Between 1997 and 2003, a lot has happened and none of it seems good. His mother, he now finds out, spent another year in a psychiatric hospital. His father seems old and grey, nothing like the terrifying figure of his childhood. And Nigeria… what? Things fall apart, as described in the death of MKO in prison (near the start of Ben’s imprisonment, in fact) and the day-today perils of ordinary life. The state of the roads come to represent life in general – they are a death-trap. Not only has their friend Bode been killed in a car crash – he was the man who had always helped them and who discovered Boja’s body – but that also happened to the boy who had carried Obembe’s letters.
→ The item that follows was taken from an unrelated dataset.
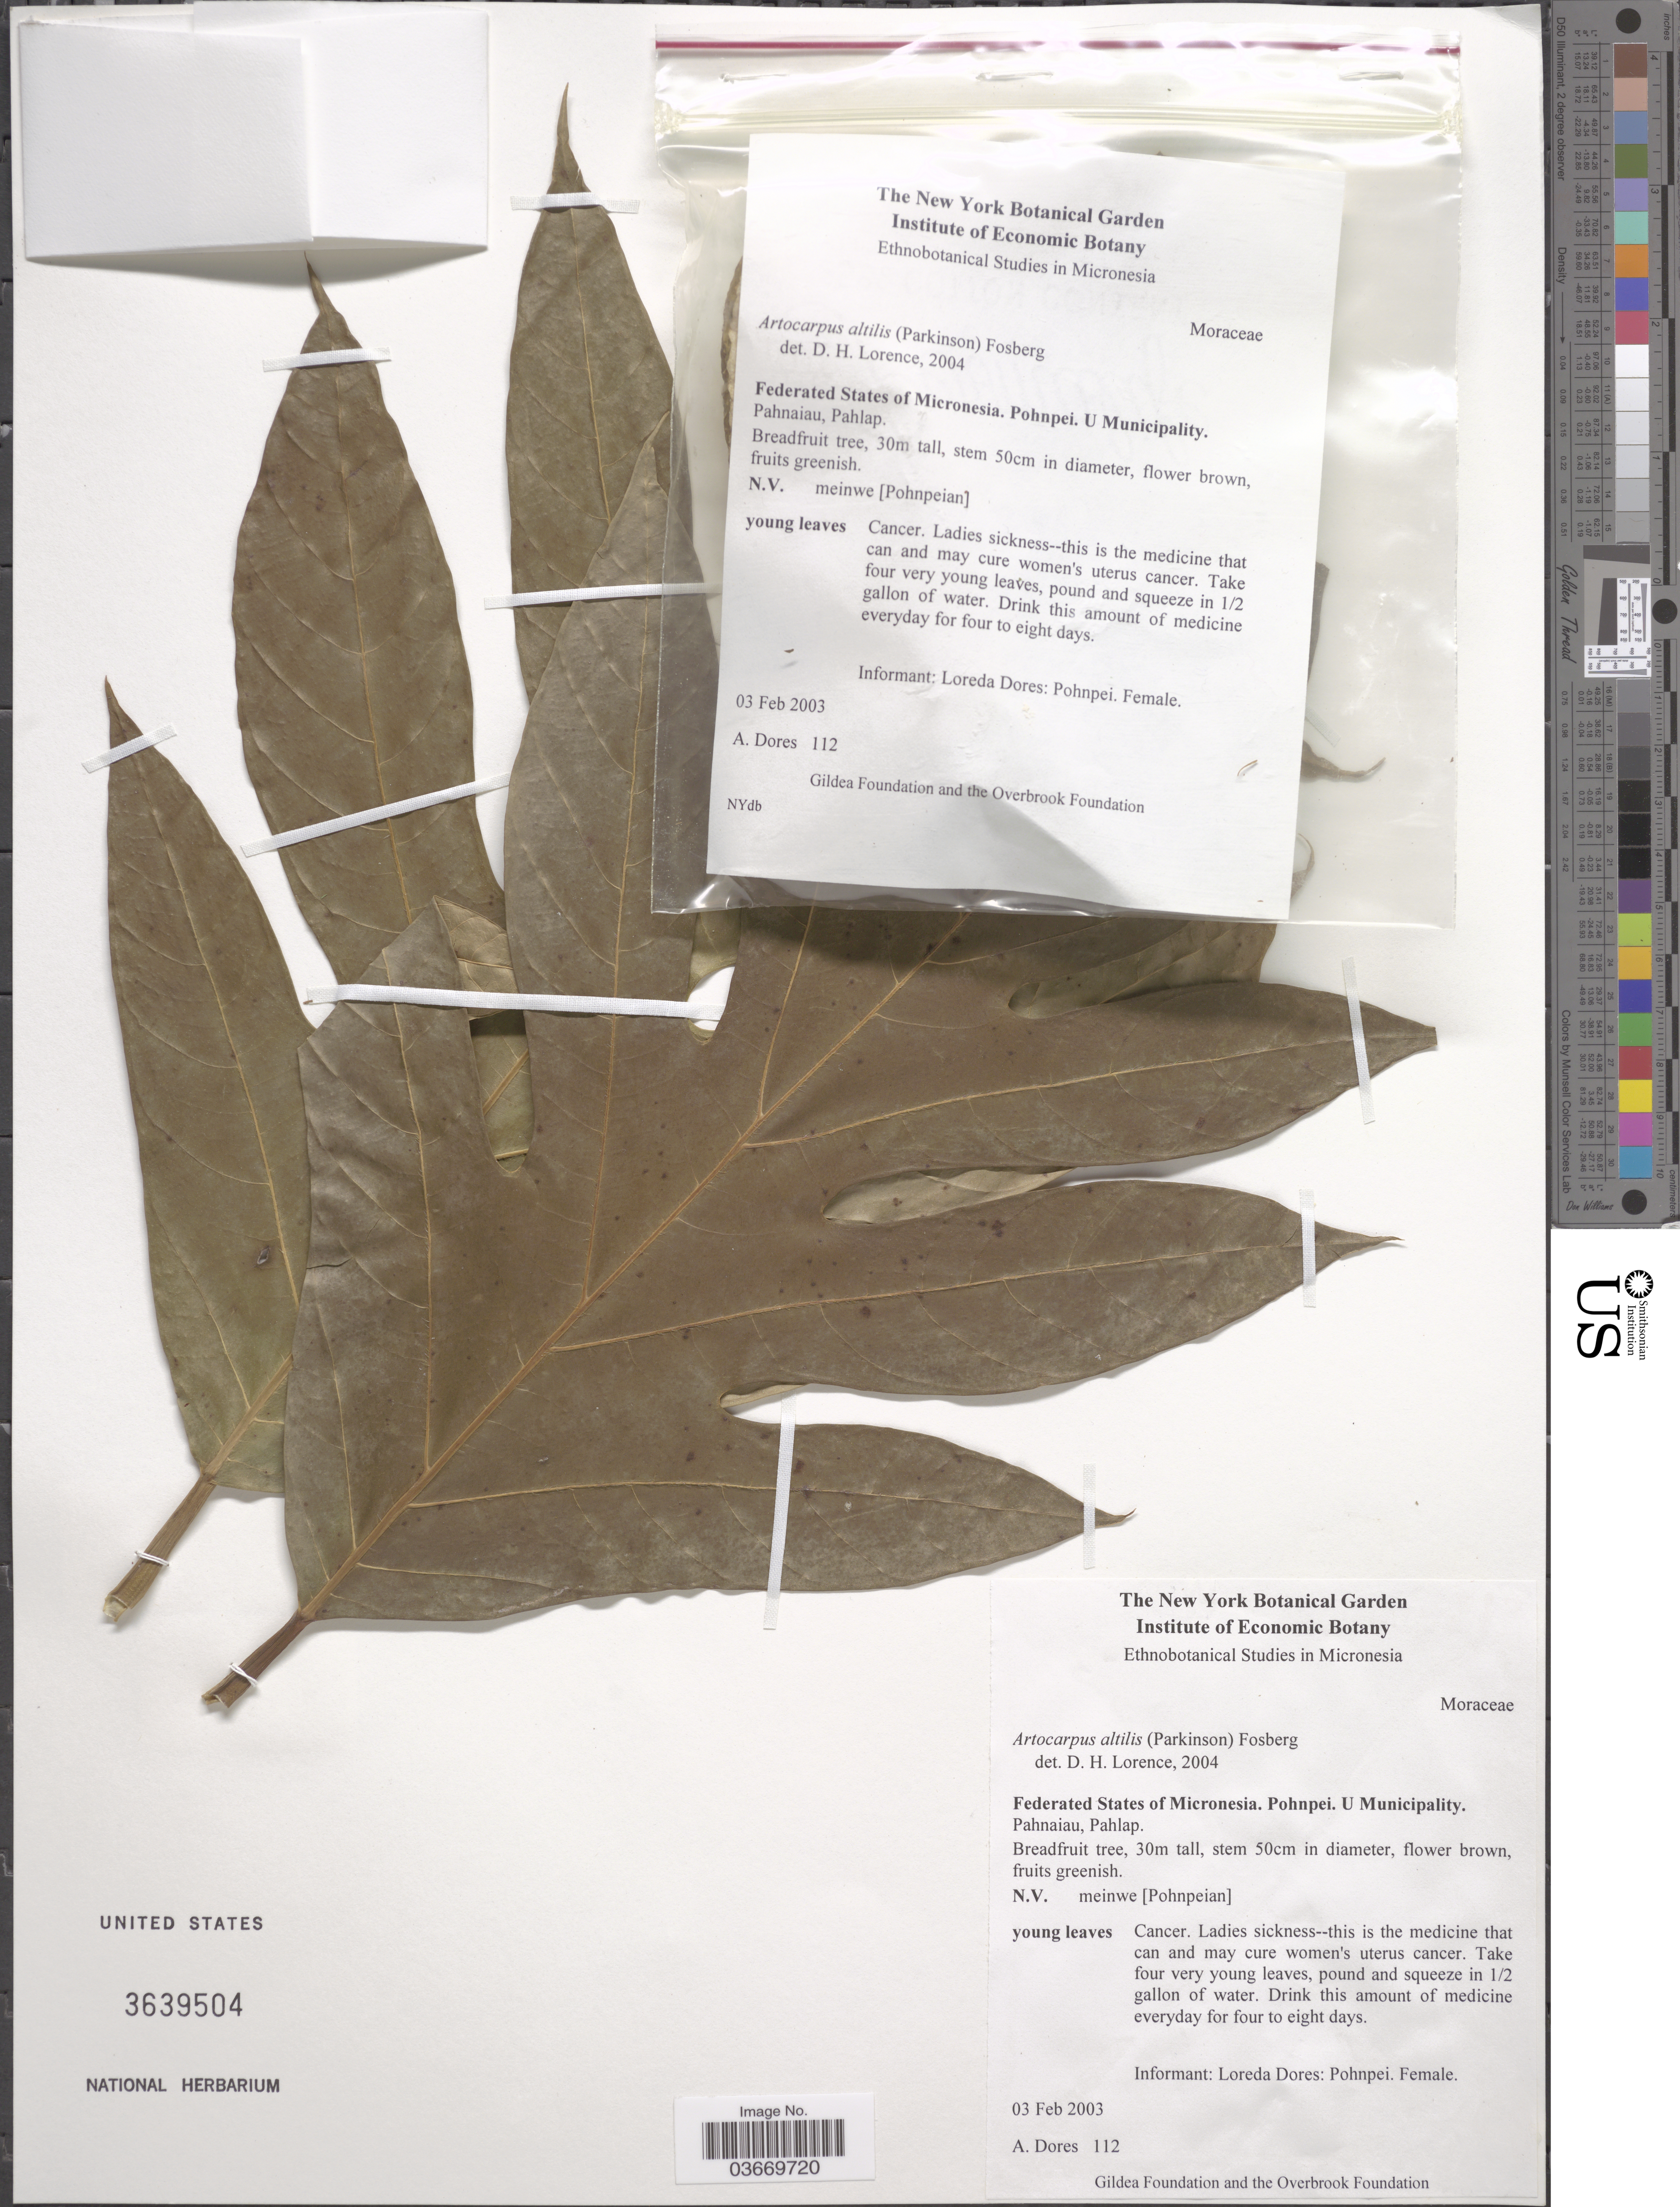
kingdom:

It’s a broken country.

And don’t expect any resolutions. Obembe, in an early letter that Ben reads so often he knows it by heart, promised he would go home to greet him on his release. And, three pages from the end… there he is, isn’t he? Ben thinks he sees the black shadow of a figure trying to climb into their garden – but nobody else in the family can see it. They are all looking at him, not the shadow, ‘unwilling to say a word.’ But he persists – ‘“Who is there?” I said again’ – and, at last, the figure answers. But the moment is full of ambiguities. ‘It is me, Obe, your brother’ says the figure – but, instead of offering the joy of a reunion after all these years, the narrative catapults us back to the courtroom when Ben first began to testify.

Plenty is happening there, as he begins his testimony with the opening lines of the novel – ‘We were fishermen. My brothers and I became –’ and this leads to emotional outbursts from both his parents. Ben remembers his father calming his mother – and then a ‘vision’ from the moment before he continues to speak. And it makes the ending into something very strange indeed. ‘In the darkness I saw the silhouette of a man with a rucksack walking back home the same way he’d left. He was almost home, almost within reach when the judge knocked his staff on the table three times and bellowed: “You may now proceed.”’

Tragedies don’t end with the return of the prodigal son. Still part of the same strange flashback, the last line of the novel takes us full circle: ‘I opened my eyes, cleared my throat, and started all over again.’ Whatever terrible things are happening in Nigeria aren’t going to be coming to an end any time soon.